▶ **Material provided**
+ + + +

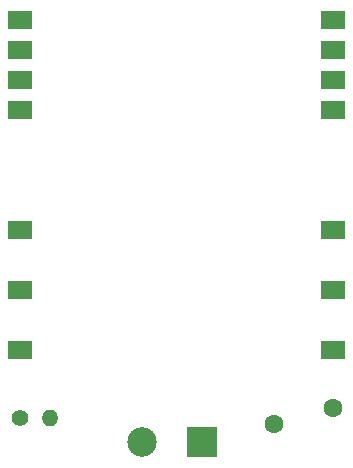
<source format=gbr>
%TF.GenerationSoftware,KiCad,Pcbnew,(5.1.9)-1*%
%TF.CreationDate,2021-05-14T01:46:21+02:00*%
%TF.ProjectId,Netzteil,4e65747a-7465-4696-9c2e-6b696361645f,rev?*%
%TF.SameCoordinates,Original*%
%TF.FileFunction,Soldermask,Bot*%
%TF.FilePolarity,Negative*%
%FSLAX46Y46*%
G04 Gerber Fmt 4.6, Leading zero omitted, Abs format (unit mm)*
G04 Created by KiCad (PCBNEW (5.1.9)-1) date 2021-05-14 01:46:21*
%MOMM*%
%LPD*%
G01*
G04 APERTURE LIST*
%ADD10C,2.500000*%
%ADD11R,2.500000X2.500000*%
%ADD12C,1.600000*%
%ADD13O,1.400000X1.400000*%
%ADD14C,1.400000*%
%ADD15R,2.030000X1.500000*%
G04 APERTURE END LIST*
D10*
%TO.C,J1*%
X117070000Y-109250000D03*
D11*
X122150000Y-109250000D03*
%TD*%
D12*
%TO.C,RV1*%
X133250000Y-106400000D03*
X128250000Y-107700000D03*
%TD*%
D13*
%TO.C,R1*%
X109290000Y-107200000D03*
D14*
X106750000Y-107200000D03*
%TD*%
D15*
%TO.C,PS1*%
X106765000Y-73480000D03*
X106765000Y-76020000D03*
X106765000Y-78560000D03*
X106765000Y-81100000D03*
X106765000Y-91260000D03*
X106765000Y-96340000D03*
X106765000Y-101420000D03*
X133235000Y-73480000D03*
X133235000Y-76020000D03*
X133235000Y-78560000D03*
X133235000Y-81100000D03*
X133235000Y-91260000D03*
X133235000Y-96340000D03*
X133235000Y-101420000D03*
%TD*%
M02*

</source>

+ + + +

▶ **What you are asked to do**
The response should hold exactly the lines starting at the line with "X122150000Y-109250000D03*" and ending at the line with "X133235000Y-91260000D03*", and no other line of the material above.

▶ **Response area**
X122150000Y-109250000D03*
%TD*%
D12*
%TO.C,RV1*%
X133250000Y-106400000D03*
X128250000Y-107700000D03*
%TD*%
D13*
%TO.C,R1*%
X109290000Y-107200000D03*
D14*
X106750000Y-107200000D03*
%TD*%
D15*
%TO.C,PS1*%
X106765000Y-73480000D03*
X106765000Y-76020000D03*
X106765000Y-78560000D03*
X106765000Y-81100000D03*
X106765000Y-91260000D03*
X106765000Y-96340000D03*
X106765000Y-101420000D03*
X133235000Y-73480000D03*
X133235000Y-76020000D03*
X133235000Y-78560000D03*
X133235000Y-81100000D03*
X133235000Y-91260000D03*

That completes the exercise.